**What is expected**
Reproduce every line below word for word and in the same order, changing nothing.

**Data for processing**

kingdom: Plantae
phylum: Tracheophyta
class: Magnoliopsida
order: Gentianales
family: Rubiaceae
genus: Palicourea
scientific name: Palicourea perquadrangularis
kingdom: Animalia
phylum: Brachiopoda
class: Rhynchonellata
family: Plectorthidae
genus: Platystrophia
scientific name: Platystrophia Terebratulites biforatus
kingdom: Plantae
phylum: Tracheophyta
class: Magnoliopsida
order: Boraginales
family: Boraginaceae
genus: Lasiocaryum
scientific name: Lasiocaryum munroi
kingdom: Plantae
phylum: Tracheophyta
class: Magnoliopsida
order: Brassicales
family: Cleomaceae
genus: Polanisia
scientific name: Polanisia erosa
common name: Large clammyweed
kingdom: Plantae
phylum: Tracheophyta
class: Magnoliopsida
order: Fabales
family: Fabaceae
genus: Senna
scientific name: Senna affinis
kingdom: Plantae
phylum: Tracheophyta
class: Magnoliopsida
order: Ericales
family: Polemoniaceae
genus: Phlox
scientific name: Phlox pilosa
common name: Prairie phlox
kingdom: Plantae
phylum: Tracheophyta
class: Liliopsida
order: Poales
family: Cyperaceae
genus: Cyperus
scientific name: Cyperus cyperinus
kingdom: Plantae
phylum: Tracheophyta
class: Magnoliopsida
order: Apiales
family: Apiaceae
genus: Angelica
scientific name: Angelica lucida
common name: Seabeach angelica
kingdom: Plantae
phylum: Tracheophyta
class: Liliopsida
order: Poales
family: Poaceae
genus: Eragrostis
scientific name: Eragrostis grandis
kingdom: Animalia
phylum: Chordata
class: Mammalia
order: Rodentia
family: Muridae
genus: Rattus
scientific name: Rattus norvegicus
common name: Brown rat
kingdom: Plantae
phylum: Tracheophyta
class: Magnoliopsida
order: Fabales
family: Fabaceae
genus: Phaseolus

**Problem solution**
kingdom: Plantae
phylum: Tracheophyta
class: Magnoliopsida
order: Gentianales
family: Rubiaceae
genus: Palicourea
scientific name: Palicourea perquadrangularis
kingdom: Animalia
phylum: Brachiopoda
class: Rhynchonellata
family: Plectorthidae
genus: Platystrophia
scientific name: Platystrophia Terebratulites biforatus
kingdom: Plantae
phylum: Tracheophyta
class: Magnoliopsida
order: Boraginales
family: Boraginaceae
genus: Lasiocaryum
scientific name: Lasiocaryum munroi
kingdom: Plantae
phylum: Tracheophyta
class: Magnoliopsida
order: Brassicales
family: Cleomaceae
genus: Polanisia
scientific name: Polanisia erosa
common name: Large clammyweed
kingdom: Plantae
phylum: Tracheophyta
class: Magnoliopsida
order: Fabales
family: Fabaceae
genus: Senna
scientific name: Senna affinis
kingdom: Plantae
phylum: Tracheophyta
class: Magnoliopsida
order: Ericales
family: Polemoniaceae
genus: Phlox
scientific name: Phlox pilosa
common name: Prairie phlox
kingdom: Plantae
phylum: Tracheophyta
class: Liliopsida
order: Poales
family: Cyperaceae
genus: Cyperus
scientific name: Cyperus cyperinus
kingdom: Plantae
phylum: Tracheophyta
class: Magnoliopsida
order: Apiales
family: Apiaceae
genus: Angelica
scientific name: Angelica lucida
common name: Seabeach angelica
kingdom: Plantae
phylum: Tracheophyta
class: Liliopsida
order: Poales
family: Poaceae
genus: Eragrostis
scientific name: Eragrostis grandis
kingdom: Animalia
phylum: Chordata
class: Mammalia
order: Rodentia
family: Muridae
genus: Rattus
scientific name: Rattus norvegicus
common name: Brown rat
kingdom: Plantae
phylum: Tracheophyta
class: Magnoliopsida
order: Fabales
family: Fabaceae
genus: Phaseolus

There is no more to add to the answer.